Volunteers and professional disaster workers from the Washington region began the launch yesterday of what will be a far-reaching relief effort to help Gulf Coast victims of Hurricane Katrina.
They tried to contact their hurricane-buffeted colleagues in Louisiana and Mississippi, readied canine search teams and headed south in mobile canteens.
In Fairfax County, a 34-person rescue team that includes structural engineers and hazardous materials experts prepared for deployment after being alerted by federal officials. A similar team from Montgomery County, complete with watercraft and high-tech search cameras and audio equipment, also was getting ready to leave.
It was a day heavy with news monitoring and arrangement making, marked by the anxieties and uncertainties inherent in such a massive effort to equip relief workers and direct them to the hardest hit areas.
"I know I'm a small part of a large operation," said Julie Wright, executive director of the Alexandria chapter of the American Red Cross, speaking by cell phone yesterday from an emergency food delivery truck on her way to a staging area in Little Rock. She expected she might be rerouted once higher-level Red Cross executives decided where she and her team of volunteers would be most useful. "It's a huge logistical effort," she said.
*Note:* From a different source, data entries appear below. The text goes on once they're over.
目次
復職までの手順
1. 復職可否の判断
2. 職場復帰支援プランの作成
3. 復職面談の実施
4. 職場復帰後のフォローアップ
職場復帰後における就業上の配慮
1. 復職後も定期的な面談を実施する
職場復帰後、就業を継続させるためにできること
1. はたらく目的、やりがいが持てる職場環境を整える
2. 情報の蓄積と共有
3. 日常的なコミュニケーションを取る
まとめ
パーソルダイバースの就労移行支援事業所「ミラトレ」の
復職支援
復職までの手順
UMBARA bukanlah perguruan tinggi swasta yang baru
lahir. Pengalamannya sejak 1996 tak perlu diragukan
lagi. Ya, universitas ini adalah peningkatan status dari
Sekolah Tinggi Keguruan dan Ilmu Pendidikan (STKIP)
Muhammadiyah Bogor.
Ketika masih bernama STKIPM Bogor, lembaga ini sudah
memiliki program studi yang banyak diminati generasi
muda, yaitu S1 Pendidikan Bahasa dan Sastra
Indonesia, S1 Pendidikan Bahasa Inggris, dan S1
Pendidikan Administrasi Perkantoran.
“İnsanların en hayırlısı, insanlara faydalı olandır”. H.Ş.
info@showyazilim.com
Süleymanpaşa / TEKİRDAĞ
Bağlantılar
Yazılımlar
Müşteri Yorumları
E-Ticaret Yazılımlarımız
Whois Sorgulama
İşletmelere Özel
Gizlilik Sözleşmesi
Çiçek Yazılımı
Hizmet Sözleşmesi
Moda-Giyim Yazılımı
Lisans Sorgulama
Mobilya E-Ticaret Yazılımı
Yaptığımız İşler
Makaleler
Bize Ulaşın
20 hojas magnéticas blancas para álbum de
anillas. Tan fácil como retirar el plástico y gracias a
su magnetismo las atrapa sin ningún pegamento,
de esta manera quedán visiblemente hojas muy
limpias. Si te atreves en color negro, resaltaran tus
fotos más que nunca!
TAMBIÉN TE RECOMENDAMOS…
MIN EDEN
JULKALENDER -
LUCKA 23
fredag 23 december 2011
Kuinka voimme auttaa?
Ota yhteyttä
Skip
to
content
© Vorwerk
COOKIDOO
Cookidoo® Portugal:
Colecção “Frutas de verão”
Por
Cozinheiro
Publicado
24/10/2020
It also can be a dangerous one.
William R. McLaughlin, a Federal Emergency Management Agency employee from Manchester, N.H., was killed Sunday afternoon on Interstate 81 south of Roanoke when a tire blew out on a truck he was driving toward the area Katrina was slated to hit. His truck ran off the road and rolled over, according to Virginia State Police Sgt. Robert Carpentieri.
McLaughlin was in a truck convoy with fellow members of the Mobile Emergency Response Support detachment out of Maynard, Mass. The group sets up satellite communications and other high-tech support for relief efforts, according to Cindy Taylor, a spokeswoman.
State and federal officials said they did not know the cause of the tire blowout.
Michael D. Brown, undersecretary of homeland security for emergency preparedness and response and head of FEMA, issued a statement thanking McLaughlin for "his selfless work serving disaster victims across the nation."
Local religious groups were seeking donations and setting up channels to deliver aid.
Jerry Collins, director of disaster response at Alexandria-based Catholic Charities USA, spent yesterday making hourly attempts to reach some of his group's administrative workers, who were inside New Orleans's Superdome with about 10,000 others who did not leave the city.
"We're waiting to hear from our people on the ground. Our efforts go to long-term recovery," Collins said.
Executives at Adventist Community Services, a religious charity in Silver Spring, helped organize a network of warehouses yesterday to supply Gulf Coast residents whose homes were damaged or destroyed by violent wind and rain.
"We have 51 local disaster-response units, and that helps tremendously," said Executive Director Sung Kwon. "It's a very stressful time, individually and in the community by and large, and at a time like this we really come together . . . and individuals look out beyond themselves. Even though this is very tragic, we do experience a positive outcome out of disaster," he added.
Red Cross volunteer Dan Rogers, a retired executive from AT&T, left Manassas on Sunday, driving toward the Little Rock staging area. He and other volunteers are hauling hot and cold chests for food and beverages. Rogers, who became interested in volunteer work after teaching CPR decades ago in Pittsburgh, said he's ready to help faraway neighbors facing devastation.
They will hand out mops, brooms and meals.
"We'll go down the road and look for people who are trying to clean up their mess and ring a bell and serve them food," Rogers said.
Staff writers Jacqueline L. Salmon and Elizabeth Williamson contributed to this report.